[TASK BRIEF]
The reply must return each line of the data exactly.

[DATA FOR REVIEW]
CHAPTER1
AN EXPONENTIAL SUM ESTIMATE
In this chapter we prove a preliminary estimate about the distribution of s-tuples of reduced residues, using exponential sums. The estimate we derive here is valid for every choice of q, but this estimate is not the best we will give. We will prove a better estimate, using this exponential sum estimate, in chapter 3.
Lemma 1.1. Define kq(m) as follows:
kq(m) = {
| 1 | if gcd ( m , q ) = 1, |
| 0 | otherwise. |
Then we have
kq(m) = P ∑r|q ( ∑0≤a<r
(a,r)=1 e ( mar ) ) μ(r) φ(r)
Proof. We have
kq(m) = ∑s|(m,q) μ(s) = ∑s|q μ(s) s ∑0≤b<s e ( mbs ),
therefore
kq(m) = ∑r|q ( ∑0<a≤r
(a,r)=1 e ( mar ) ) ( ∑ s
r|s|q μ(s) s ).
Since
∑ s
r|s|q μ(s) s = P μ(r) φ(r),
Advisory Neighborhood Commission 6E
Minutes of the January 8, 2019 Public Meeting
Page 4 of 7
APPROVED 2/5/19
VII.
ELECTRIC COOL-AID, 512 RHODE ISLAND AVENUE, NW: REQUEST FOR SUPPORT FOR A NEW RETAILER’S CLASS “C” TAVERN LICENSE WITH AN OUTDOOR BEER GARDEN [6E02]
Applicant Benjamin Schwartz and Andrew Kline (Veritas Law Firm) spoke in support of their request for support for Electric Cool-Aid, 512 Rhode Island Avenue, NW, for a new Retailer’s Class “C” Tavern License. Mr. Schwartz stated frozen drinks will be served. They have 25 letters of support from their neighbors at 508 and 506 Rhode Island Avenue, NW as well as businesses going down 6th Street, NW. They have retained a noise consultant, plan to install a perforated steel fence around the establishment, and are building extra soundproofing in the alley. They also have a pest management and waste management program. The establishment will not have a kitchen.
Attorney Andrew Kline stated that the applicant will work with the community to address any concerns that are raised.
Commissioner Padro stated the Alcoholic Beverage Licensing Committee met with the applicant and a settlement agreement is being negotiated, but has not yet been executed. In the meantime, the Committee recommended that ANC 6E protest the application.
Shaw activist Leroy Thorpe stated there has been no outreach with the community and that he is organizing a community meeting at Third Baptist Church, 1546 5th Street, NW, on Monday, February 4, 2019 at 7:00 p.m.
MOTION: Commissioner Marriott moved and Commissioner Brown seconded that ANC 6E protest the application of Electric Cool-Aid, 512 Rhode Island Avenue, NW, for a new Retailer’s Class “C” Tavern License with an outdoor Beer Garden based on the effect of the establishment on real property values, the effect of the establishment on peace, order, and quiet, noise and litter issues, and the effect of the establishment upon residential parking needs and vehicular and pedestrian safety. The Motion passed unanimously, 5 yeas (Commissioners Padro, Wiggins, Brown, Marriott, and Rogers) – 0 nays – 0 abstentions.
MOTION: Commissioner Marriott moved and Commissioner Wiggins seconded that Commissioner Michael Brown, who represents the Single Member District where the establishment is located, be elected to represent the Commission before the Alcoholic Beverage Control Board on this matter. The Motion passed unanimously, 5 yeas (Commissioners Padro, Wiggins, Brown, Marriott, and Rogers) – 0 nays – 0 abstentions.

[RESULT]
CHAPTER1
AN EXPONENTIAL SUM ESTIMATE
In this chapter we prove a preliminary estimate about the distribution of s-tuples of reduced residues, using exponential sums. The estimate we derive here is valid for every choice of q, but this estimate is not the best we will give. We will prove a better estimate, using this exponential sum estimate, in chapter 3.
Lemma 1.1. Define kq(m) as follows:
kq(m) = {
| 1 | if gcd ( m , q ) = 1, |
| 0 | otherwise. |
Then we have
kq(m) = P ∑r|q ( ∑0≤a<r
(a,r)=1 e ( mar ) ) μ(r) φ(r)
Proof. We have
kq(m) = ∑s|(m,q) μ(s) = ∑s|q μ(s) s ∑0≤b<s e ( mbs ),
therefore
kq(m) = ∑r|q ( ∑0<a≤r
(a,r)=1 e ( mar ) ) ( ∑ s
r|s|q μ(s) s ).
Since
∑ s
r|s|q μ(s) s = P μ(r) φ(r),
Advisory Neighborhood Commission 6E
Minutes of the January 8, 2019 Public Meeting
Page 4 of 7
APPROVED 2/5/19
VII.
ELECTRIC COOL-AID, 512 RHODE ISLAND AVENUE, NW: REQUEST FOR SUPPORT FOR A NEW RETAILER’S CLASS “C” TAVERN LICENSE WITH AN OUTDOOR BEER GARDEN [6E02]
Applicant Benjamin Schwartz and Andrew Kline (Veritas Law Firm) spoke in support of their request for support for Electric Cool-Aid, 512 Rhode Island Avenue, NW, for a new Retailer’s Class “C” Tavern License. Mr. Schwartz stated frozen drinks will be served. They have 25 letters of support from their neighbors at 508 and 506 Rhode Island Avenue, NW as well as businesses going down 6th Street, NW. They have retained a noise consultant, plan to install a perforated steel fence around the establishment, and are building extra soundproofing in the alley. They also have a pest management and waste management program. The establishment will not have a kitchen.
Attorney Andrew Kline stated that the applicant will work with the community to address any concerns that are raised.
Commissioner Padro stated the Alcoholic Beverage Licensing Committee met with the applicant and a settlement agreement is being negotiated, but has not yet been executed. In the meantime, the Committee recommended that ANC 6E protest the application.
Shaw activist Leroy Thorpe stated there has been no outreach with the community and that he is organizing a community meeting at Third Baptist Church, 1546 5th Street, NW, on Monday, February 4, 2019 at 7:00 p.m.
MOTION: Commissioner Marriott moved and Commissioner Brown seconded that ANC 6E protest the application of Electric Cool-Aid, 512 Rhode Island Avenue, NW, for a new Retailer’s Class “C” Tavern License with an outdoor Beer Garden based on the effect of the establishment on real property values, the effect of the establishment on peace, order, and quiet, noise and litter issues, and the effect of the establishment upon residential parking needs and vehicular and pedestrian safety. The Motion passed unanimously, 5 yeas (Commissioners Padro, Wiggins, Brown, Marriott, and Rogers) – 0 nays – 0 abstentions.
MOTION: Commissioner Marriott moved and Commissioner Wiggins seconded that Commissioner Michael Brown, who represents the Single Member District where the establishment is located, be elected to represent the Commission before the Alcoholic Beverage Control Board on this matter. The Motion passed unanimously, 5 yeas (Commissioners Padro, Wiggins, Brown, Marriott, and Rogers) – 0 nays – 0 abstentions.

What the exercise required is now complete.